Falling into the tundra
We had decided to walk from our village to Toksook, another village about six miles away through the tundra.  This would be my first true experience in the tundra.  Asking our guide, lifetime resident of the tundra, if we needed rubber boots we were given a cryptic response: "Well, you don't need boots."  Hours later we had learned a valuable lesson - one that would come in handy many times in the future.  On an immediate level - the answer the our question was yes.  We had missed the hints and as a result were quite wet upon arriving at our destination.  One of our party actually ended up waist deep in a surprise puddle.  But on a larger level, the lesson we learned was that advice was rarely explicitly given.  Hints, subtle hints, were about all we were given.  Whether a cultural characteristic or a misunderstanding about our knowledge of the environment, the results were the same - we were wet. My reading had not prepared me for this.    

Extend: 
Watching the Richard Glenn video I connected with the scientists that he took out on the ice.  They had spent their professional careers acquiring skills and knowledge necessary to survive in their environment, and yet when they are in the environment of their knowledge, they are next to helpless.  This ties in with last weeks examination of traditional vs Western science - where Western science is strongly tied with learning from books and experiments -removing the subject from its natural environment.  Traditional Native science is about experiencing the subject in its natural environment and making decisions based on that.

Evaluate:
Moving forward with these ideas I am trying beginning to see strengths in both views.  Geography influences the way we learn and it influences what we know about the environment we live in.  Richard Glenn lives in a unique situation and I enjoy the metaphor of shining two flashlights down the same path.  It alludes to more being known about a topic when it is looked at through multiple lenses.   

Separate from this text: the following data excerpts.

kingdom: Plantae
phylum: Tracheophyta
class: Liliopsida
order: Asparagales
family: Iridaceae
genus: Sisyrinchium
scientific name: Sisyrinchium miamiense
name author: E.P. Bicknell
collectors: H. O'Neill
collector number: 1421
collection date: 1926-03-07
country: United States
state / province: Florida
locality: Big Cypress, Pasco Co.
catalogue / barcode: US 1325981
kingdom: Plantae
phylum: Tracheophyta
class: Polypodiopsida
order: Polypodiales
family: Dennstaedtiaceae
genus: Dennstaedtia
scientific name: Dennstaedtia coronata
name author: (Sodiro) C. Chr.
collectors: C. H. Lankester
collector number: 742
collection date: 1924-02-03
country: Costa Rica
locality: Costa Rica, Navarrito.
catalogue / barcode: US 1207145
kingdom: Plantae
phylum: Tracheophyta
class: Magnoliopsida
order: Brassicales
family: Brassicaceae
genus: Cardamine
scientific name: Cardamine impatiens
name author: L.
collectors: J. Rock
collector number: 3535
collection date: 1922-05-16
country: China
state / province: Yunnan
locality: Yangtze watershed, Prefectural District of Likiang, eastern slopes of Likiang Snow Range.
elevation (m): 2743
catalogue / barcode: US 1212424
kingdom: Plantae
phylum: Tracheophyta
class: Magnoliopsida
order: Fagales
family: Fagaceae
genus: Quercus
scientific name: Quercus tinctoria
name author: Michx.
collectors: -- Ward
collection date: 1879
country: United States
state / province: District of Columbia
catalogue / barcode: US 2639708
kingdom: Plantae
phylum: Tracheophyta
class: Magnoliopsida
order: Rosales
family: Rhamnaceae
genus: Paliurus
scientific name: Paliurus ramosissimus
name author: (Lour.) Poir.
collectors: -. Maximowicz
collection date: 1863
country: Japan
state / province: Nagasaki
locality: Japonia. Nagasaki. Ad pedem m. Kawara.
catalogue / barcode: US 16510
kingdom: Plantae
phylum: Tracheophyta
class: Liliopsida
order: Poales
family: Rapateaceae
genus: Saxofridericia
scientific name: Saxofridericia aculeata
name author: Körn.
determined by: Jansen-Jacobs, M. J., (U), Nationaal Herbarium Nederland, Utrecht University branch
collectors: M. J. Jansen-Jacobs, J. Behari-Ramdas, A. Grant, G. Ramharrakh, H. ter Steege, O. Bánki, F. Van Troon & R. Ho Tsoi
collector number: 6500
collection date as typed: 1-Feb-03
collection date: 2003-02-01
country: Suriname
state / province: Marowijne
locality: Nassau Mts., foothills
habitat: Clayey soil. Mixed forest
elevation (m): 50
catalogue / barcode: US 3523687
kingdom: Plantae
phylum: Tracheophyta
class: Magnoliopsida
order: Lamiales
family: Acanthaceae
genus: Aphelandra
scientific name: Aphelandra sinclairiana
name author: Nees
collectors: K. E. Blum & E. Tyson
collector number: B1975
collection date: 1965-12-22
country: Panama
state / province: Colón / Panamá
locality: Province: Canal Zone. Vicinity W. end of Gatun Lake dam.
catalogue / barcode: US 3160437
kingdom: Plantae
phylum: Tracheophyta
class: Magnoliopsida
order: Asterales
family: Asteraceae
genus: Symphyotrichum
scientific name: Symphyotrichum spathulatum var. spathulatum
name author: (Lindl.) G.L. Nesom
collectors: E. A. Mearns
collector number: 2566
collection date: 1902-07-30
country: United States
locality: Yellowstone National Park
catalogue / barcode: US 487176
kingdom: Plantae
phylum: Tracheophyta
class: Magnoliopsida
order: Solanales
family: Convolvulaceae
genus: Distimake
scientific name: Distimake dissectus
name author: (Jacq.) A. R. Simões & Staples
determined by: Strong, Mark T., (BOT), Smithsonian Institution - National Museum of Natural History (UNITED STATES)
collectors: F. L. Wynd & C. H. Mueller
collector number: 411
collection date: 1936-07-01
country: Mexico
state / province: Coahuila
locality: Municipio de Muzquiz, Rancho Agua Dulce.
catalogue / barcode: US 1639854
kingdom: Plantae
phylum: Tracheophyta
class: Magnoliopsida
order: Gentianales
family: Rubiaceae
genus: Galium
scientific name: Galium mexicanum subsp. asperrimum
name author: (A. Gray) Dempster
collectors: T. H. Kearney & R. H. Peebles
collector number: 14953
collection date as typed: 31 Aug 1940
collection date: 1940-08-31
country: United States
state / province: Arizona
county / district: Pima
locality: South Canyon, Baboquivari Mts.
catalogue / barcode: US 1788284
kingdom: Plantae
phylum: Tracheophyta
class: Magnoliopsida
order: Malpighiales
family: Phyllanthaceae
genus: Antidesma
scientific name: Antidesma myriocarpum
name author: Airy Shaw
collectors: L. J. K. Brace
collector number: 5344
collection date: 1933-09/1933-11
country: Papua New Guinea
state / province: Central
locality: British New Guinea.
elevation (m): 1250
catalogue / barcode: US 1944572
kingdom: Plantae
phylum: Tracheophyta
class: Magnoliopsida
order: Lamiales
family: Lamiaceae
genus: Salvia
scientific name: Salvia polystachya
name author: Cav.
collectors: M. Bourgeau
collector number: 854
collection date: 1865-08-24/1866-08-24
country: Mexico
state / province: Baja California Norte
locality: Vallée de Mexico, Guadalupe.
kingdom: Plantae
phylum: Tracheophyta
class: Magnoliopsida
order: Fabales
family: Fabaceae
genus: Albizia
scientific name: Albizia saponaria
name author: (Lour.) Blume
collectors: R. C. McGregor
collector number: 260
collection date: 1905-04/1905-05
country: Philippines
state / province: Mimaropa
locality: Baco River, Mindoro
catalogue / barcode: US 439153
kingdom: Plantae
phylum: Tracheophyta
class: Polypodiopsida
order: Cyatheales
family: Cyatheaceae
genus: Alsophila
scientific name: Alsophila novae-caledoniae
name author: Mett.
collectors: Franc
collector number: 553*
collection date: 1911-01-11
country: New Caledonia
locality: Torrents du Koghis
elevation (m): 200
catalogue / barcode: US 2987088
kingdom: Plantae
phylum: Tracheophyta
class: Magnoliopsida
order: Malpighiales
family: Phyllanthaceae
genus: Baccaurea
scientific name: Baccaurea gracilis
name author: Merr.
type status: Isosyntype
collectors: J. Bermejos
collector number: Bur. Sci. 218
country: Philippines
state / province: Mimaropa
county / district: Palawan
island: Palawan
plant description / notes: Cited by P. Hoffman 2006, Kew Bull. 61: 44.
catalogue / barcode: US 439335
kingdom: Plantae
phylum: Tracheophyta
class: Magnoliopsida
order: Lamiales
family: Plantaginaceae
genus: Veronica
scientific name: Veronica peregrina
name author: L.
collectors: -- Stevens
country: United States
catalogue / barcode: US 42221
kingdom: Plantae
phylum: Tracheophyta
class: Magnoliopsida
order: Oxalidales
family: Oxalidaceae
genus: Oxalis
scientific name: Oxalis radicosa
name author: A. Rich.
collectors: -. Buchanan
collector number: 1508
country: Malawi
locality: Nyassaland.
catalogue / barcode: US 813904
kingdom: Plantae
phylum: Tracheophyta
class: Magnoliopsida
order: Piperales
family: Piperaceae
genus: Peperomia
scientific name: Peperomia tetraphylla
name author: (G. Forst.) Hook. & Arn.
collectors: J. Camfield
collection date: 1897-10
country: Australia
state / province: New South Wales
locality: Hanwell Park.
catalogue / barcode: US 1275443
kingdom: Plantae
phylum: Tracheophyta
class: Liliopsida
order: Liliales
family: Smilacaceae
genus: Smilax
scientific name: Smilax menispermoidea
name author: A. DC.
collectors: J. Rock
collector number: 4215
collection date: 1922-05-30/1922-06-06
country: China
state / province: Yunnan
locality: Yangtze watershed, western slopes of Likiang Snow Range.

Newtok with the river to the east
I feel that it is very important to have people like Glenn living in the villages.  It seems hardly a week goes by when a science or environmentally related topic doesn't bring about some level of discussion in our community.  Last year I spent time with my class looking at an article in the New York Times about another village, Newtok, in our district.  Newtok is in danger of being washed into the river that runs alongside it as warming trends in the past decade have led to less permafrost enabling increased erosion along the banks of the river.  They are referred to in the article as being among the first climate refugees in the United States.  Inevitably, Newtok will need to be moved to the other side of the river - at significant financial costs borne by an organization not yet named.  Residents of Newtok blame the government for this problem - it was after all, the government that decided that Newtok (which was traditionally a seasonal fish camp) would become a permanent civilization.

And then just this past week a debate flared up about the building of a new runway in Tununak.  Our current airstrip is too small for larger planes to land and lined up in a direction that allows for too many crosswind days.  Plans for the new runway are underway with construction planned to start in 2012.  The problem is that the location for the runway, as well as the source of the material being used to build the runway will likely have serious environmental consequences on the river - a major source of food for people in the village.

I wonder what it would be like if more of the people involved in making these decisions had an education in both forms of science.  I wonder how geography has influenced peoples' educations and views ecological situations.  Are there better solutions out there?

 Three Classmates' Blogs: 
I just got finished visiting Cheryl's Explore Palmer blog.  There is an intriguing photograph there of her father-in-law standing waste deep in a crack cause by the 1964 earthquake.  Pretty neat stuff.

Kevin's blog threw an interesting twist into his blog by incorporating his business related knowledge and looking at how the economic resources of an area affect the types of industry that are present in that area.

My third blog I visited this week was the Dan Adair Blog site.  I enjoyed reading Dan's ruminations on how supermarkets can skew our views of food production and how that these new views might be a hindrance to seeing the many cycles that exist in ecology.

Anyone who's made it this far should know that I have wikipedia to thank for a lot of my sources.  I also have wikipedia to thank for this.  It is hard to get out of a black hole, but I did it.